The institutions that understand this will transform. The ones that do not will keep producing graduates trained for destinations that no longer exist, wondering why the map keeps being wrong.



This reads less like an argument about AI and more like a critique of destination-based models in permanently shifting systems.
The tension you describe is structural: stability assumptions collapsing under continuous change.
Carlo, as an educator, I agree. Outsourcing our thinking to AI is a route to cognitive atrophy, and this lands hardest on those at the beginning of their learning journey, i.e., students. I believe the solution is to shift focus from using AI to building AI, specifically building AI as a thinking partner that elevates and expands knowledge and capability, as opposed to treating AI as a tool that does the thinking and the work for us. This is what I'm doing at Superesque, and I would hope that amounts to more than just seducing people with fancy marketing. It upsets me that my attempts to engage other educators in conversation about this work has so far achieved very little, almost nothing.
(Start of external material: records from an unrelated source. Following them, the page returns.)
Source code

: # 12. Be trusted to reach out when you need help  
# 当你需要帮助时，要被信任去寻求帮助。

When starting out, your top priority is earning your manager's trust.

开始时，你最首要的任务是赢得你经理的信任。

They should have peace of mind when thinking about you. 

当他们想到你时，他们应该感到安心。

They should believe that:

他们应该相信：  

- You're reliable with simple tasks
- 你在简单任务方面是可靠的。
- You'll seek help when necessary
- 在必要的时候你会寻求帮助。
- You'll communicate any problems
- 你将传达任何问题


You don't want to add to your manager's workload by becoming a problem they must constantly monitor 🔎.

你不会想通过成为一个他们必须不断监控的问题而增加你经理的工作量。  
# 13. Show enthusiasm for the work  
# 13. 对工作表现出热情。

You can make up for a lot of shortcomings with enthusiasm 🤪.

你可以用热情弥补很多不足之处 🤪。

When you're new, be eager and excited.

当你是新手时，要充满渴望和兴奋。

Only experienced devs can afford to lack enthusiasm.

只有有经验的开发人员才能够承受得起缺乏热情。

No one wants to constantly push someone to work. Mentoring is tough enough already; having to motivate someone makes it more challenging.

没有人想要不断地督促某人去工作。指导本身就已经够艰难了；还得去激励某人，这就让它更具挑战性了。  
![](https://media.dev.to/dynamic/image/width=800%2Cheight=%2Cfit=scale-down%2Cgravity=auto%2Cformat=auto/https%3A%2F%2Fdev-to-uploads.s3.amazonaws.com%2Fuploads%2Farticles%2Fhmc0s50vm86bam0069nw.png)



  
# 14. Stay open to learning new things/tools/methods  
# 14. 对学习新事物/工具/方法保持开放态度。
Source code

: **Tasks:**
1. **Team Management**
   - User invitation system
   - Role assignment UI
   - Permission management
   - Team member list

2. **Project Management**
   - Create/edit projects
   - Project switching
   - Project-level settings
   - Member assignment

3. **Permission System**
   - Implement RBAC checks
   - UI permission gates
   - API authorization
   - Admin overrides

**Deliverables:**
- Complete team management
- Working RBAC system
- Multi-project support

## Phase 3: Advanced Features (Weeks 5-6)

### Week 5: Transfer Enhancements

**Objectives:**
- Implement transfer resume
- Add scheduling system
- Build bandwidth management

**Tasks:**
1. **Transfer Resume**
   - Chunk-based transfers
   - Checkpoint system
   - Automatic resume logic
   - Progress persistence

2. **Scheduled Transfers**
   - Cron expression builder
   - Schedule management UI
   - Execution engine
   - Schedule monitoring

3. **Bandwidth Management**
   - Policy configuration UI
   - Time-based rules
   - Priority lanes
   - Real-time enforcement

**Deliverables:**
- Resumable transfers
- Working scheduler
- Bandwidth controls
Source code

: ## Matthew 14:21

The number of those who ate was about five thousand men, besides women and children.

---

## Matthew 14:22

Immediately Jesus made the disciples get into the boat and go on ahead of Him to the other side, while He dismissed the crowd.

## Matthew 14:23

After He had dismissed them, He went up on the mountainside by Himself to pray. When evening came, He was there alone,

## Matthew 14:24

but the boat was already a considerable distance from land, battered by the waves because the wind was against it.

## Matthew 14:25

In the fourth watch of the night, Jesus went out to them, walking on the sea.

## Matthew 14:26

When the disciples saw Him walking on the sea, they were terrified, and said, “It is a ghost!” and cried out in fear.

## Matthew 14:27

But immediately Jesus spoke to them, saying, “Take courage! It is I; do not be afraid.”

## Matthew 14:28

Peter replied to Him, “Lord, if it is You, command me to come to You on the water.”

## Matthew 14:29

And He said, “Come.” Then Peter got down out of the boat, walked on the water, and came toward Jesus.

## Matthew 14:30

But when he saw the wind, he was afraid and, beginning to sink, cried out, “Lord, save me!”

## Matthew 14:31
I'm developing the impression that while Australian academics like to talk about the challenges of AI in higher education, their commitment to engaging with and learning from practitioners on the ground is minimal, which is a sad and somewhat ironic thing, given that the role of higher education is to define the leading edge of thinking and professional practice.
Apologies for the gripe. I'm an appreciative reader of your work. I agree that we don't create superpowers by teaching people to offload their thinking to AI chatbots. That's pure kryptonite.